On Fri, Jun 17, 2011 at 10:55:43 +0100, Daniel P. Berrange wrote:
On Thu, Jun 16, 2011 at 04:03:36PM -0400, Dave Allan wrote:
> Dan, can you suggest some possible strategies here? I don't have a
> strong opinion on the implementation, although I agree with your
> concern about spawning unlimited numbers of threads.

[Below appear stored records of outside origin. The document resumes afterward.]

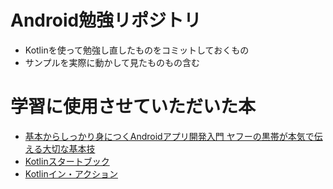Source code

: # Android勉強リポジトリ
* Kotlinを使って勉強し直したものをコミットしておくもの
* サンプルを実際に動かして見たものもの含む

# 学習に使用させていただいた本
* [基本からしっかり身につくAndroidアプリ開発入門 ヤフーの黒帯が本気で伝える大切な基本技](http://amzn.asia/d/c2Z3zv4)
* [Kotlinスタートブック](http://amzn.asia/d/fzUPKhD)
* [Kotlinイン・アクション](http://amzn.asia/d/cT23tgs)
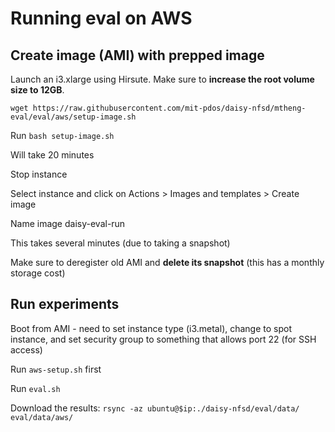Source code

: # Running eval on AWS

## Create image (AMI) with prepped image

Launch an i3.xlarge using Hirsute. Make sure to **increase the root volume size
to 12GB**.

`wget https://raw.githubusercontent.com/mit-pdos/daisy-nfsd/mtheng-eval/eval/aws/setup-image.sh`

Run `bash setup-image.sh`

Will take 20 minutes

Stop instance

Select instance and click on Actions > Images and templates > Create image

Name image daisy-eval-run

This takes several minutes (due to taking a snapshot)

Make sure to deregister old AMI and **delete its snapshot** (this has a monthly
storage cost)

## Run experiments

Boot from AMI - need to set instance type (i3.metal), change to spot instance,
and set security group to something that allows port 22 (for SSH access)

Run `aws-setup.sh` first

Run `eval.sh`

Download the results: `rsync -az ubuntu@$ip:./daisy-nfsd/eval/data/ eval/data/aws/`
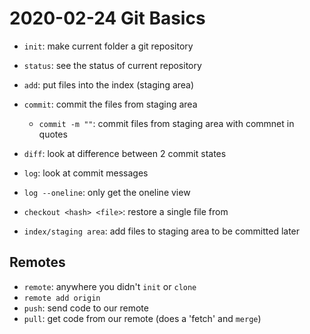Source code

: # 2020-02-24 Git Basics

- `init`: make current folder a git repository
- `status`: see the status of current repository
- `add`: put files into the index (staging area)
- `commit`: commit the files from staging area
  - `commit -m ""`: commit files from staging area with commnet in quotes
- `diff`: look at difference between 2 commit states
- `log`: look at commit messages
- `log --oneline`: only get the oneline view
- `checkout <hash> <file>`: restore a single file from

- `index/staging area`: add files to staging area to be committed later

## Remotes

- `remote`: anywhere you didn't `init` or `clone`
- `remote add origin`
- `push`: send code to our remote
- `pull`: get code from our remote (does a 'fetch' and `merge`)
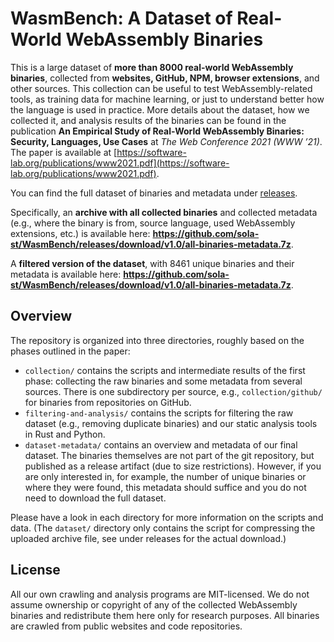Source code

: # WasmBench: A Dataset of Real-World WebAssembly Binaries

This is a large dataset of **more than 8000 real-world WebAssembly binaries**, collected from **websites, GitHub, NPM, browser extensions**, and other sources.
This collection can be useful to test WebAssembly-related tools, as training data for machine learning, or just to understand better how the language is used in practice.
More details about the dataset, how we collected it, and analysis results of the binaries can be found in the publication **An Empirical Study of Real-World WebAssembly Binaries: Security, Languages, Use Cases** at *The Web Conference 2021 (WWW ’21)*. The paper is available at [https://software-lab.org/publications/www2021.pdf](https://software-lab.org/publications/www2021.pdf).

You can find the full dataset of binaries and metadata under [releases](https://github.com/sola-st/WasmBench/releases).

Specifically, an **archive with all collected binaries** and collected metadata (e.g., where the binary is from, source language, used WebAssembly extensions, etc.) is available here: **https://github.com/sola-st/WasmBench/releases/download/v1.0/all-binaries-metadata.7z**.

A **filtered version of the dataset**, with 8461 unique binaries and their metadata is available here: **https://github.com/sola-st/WasmBench/releases/download/v1.0/all-binaries-metadata.7z**.

## Overview

The repository is organized into three directories, roughly based on the phases outlined in the paper:

- `collection/` contains the scripts and intermediate results of the first phase: collecting the raw binaries and some metadata from several sources. There is one subdirectory per source, e.g., `collection/github/` for binaries from repositories on GitHub.
- `filtering-and-analysis/` contains the scripts for filtering the raw dataset (e.g., removing duplicate binaries) and our static analysis tools in Rust and Python.
- `dataset-metadata/` contains an overview and metadata of our final dataset. The binaries themselves are not part of the git repository, but published as a release artifact (due to size restrictions). However, if you are only interested in, for example, the number of unique binaries or where they were found, this metadata should suffice and you do not need to download the full dataset.

Please have a look in each directory for more information on the scripts and data.
(The `dataset/` directory only contains the script for compressing the uploaded archive file, see under releases for the actual download.)

## License

All our own crawling and analysis programs are MIT-licensed. We do not assume ownership or copyright of any of the collected WebAssembly binaries and redistribute them here only for research purposes. All binaries are crawled from public websites and code repositories.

As I mentioned, we need to make the QEMU monitor timeout after some
period of time waiting, and ensure that the monitor for that VM cannot
be used thereafter.
I'm not sure that's the best way to deal with this either. I hate this kind of
timeouts since I worked on Xen :-) The problem with this timeout is that no
matter how big the timeout is, it is usually pretty easy to get into a
situation when the timeout is not big enough. If anything in the system goes
crazy (easiest is just causing lots of disk writes) the monitor command times
out and you cannot do nothing with the domain except for destroying it (or
shutting it down from inside) even though you fixed the issue and the system
returns back to normal operation.
Another issue is that the threads don't have to be stuck in QEMU monitor after
all, they can be doing migration, for example. Let's say you one client
connects to libvirtd and starts 5 migrations. Then 15 other clients connect
and each issues 1 additional migration. So we have 16 clients connected and
all 20 threads consumed. So even though a new client can connect to libvirtd
it can't do anything (not even cancel the migrations) since no worker is free.
I know this is not a probable scenario but I just wanted to show that we need
to think about more possibilities how libvirtd can become unresponsive.
I'm afraid we won't find any perfect solution and we'll just need to take the
one that we think sucks less.
Jirka